Es lo que sucede con la literatura de ciertos autores. Los clásicos sirven, además del recreo espiritual que nos regalan, como gimnasia y como esgrima. Manejan el idioma con una soltura, con una majestad, con una grandilocuencia, con una malicia, con un énfasis, con una impensada agilidad inagotable, y leerlos bien significa lo mismo que ir enriqueciendo los materiales de nuestro oficio para hablar y escribir. Nos revelan las infinitas posibilidades que se ocultan en la esgrima del idioma, pues no es otra cosa que una esgrima este arte del bien escribir, y así el hablista, como el esgrimidor, acaba por sentir que el idioma se le hace flexible, dócil y numeroso bajo el imperio de la mente. También a condición, es claro, de no hablar lo mismo que los modelos clasicistas.

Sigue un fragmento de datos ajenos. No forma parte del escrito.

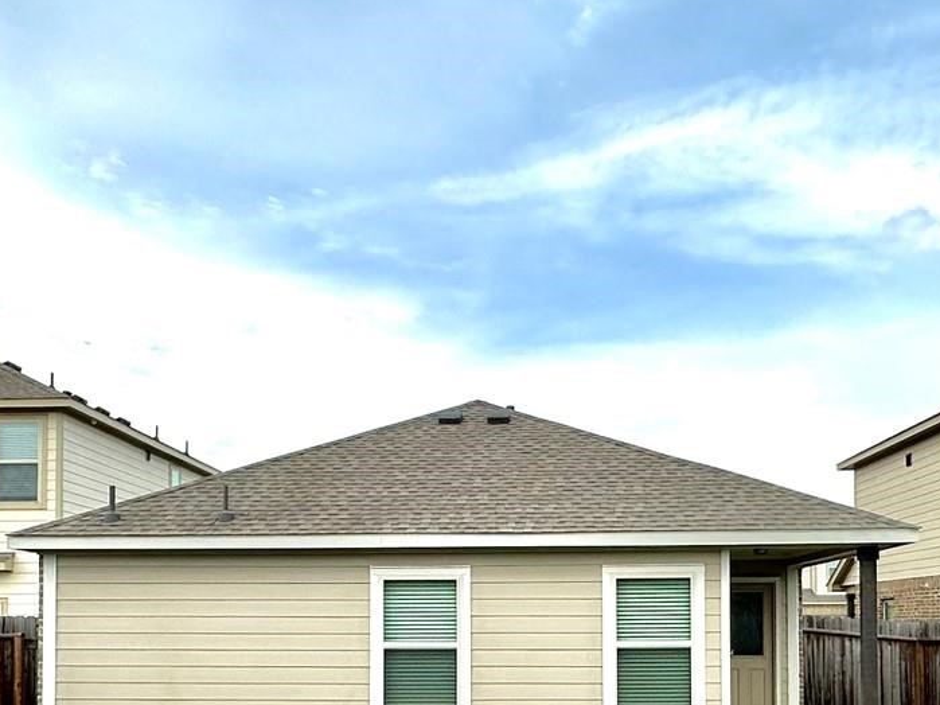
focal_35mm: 41
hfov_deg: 45.8
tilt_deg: +1.7
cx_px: 484
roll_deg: -0.3
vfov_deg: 33.7
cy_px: 597
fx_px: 1113
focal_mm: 2.22
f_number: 2.2
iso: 50
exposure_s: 1/2132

Esta opinión que acabo de enunciar, de que el castellano de la Argentina es más viejo y conservador que el de España, no dudo que ha de sorprender a muchas personas que creen que el estilo, por ejemplo, del novelista Pereda, sigue siendo hoy el habitual entre los españoles. Sobre todo tienen que asombrarse aquéllos que leen casi exclusivamente obras francesas, y que de tanto leer en francés concluyen por emplear un castellano que ni es castellano ni es francés. Encantados de esa especie de idioma que se han construido, llegan a figurarse que ese es, efectivamente, el «idioma argentino» verdadero y real. Les suena a cosa diferente, y no hay más, en definitiva, sino que de puro amontonar galicismos, el lenguaje se les convierte en algo como un esperanto.

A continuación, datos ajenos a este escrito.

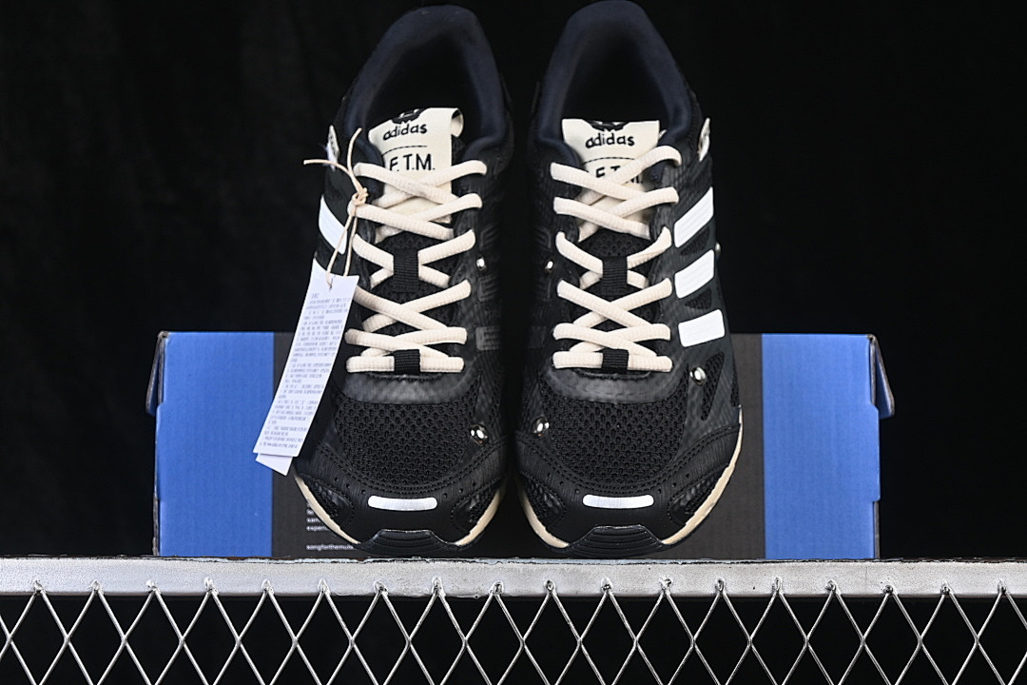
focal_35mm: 75
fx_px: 2139
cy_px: 342
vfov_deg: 18.2
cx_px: 514
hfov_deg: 27.0
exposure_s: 1/60
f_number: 6.3
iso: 160
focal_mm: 50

El uso de los barbarismos es una faena demasiado seria que no se ha hecho para todos. La incorporación de una palabra extranjera puede ser un gran beneficio para un idioma culto, y a nadie, ni en España, ni en América, se le ocurrirá protestar contra la plena admisión de vocablos que definen conceptos o ideas de nueva creación. Lo terrible suele ser cuando la ignorancia, asistida por una irresponsable arrogancia, mete en el idioma vocablos perfectamente innecesarios. Hay quien se harta de decir minarete y miraje, sencillamente porque en el colegio se olvidaron de advertirle que ya existían las bellas y auténticas palabras de alminar y espejismo. O esos otros que al hablar o al escribir titubean, hacen un esfuerzo de memoria para hallar el término castellano que exprese su idea, y al último, desesperados por la «pobreza del idioma», como ellos dicen, recurren a la palabra «fané». Si hubieran hecho sus estudios con mayor rigor, sabrían que para expresar esa idea existen en castellano diversas, insinuantes, bellas y sugeridoras palabras, como ajado, marchito, mustio.

Pero cortemos un estudio que sería interminable. Cortémoslo con la convicción de que, puesto que la naturaleza nos ha unido en el mismo idioma, el deber y el propio interés (sin contar el amor) nos invitan a que todos, mancomunadamente, trabajemos por el decoro y el éxito de un lenguaje en el que se han dicho cosas de tanta sublimidad y belleza.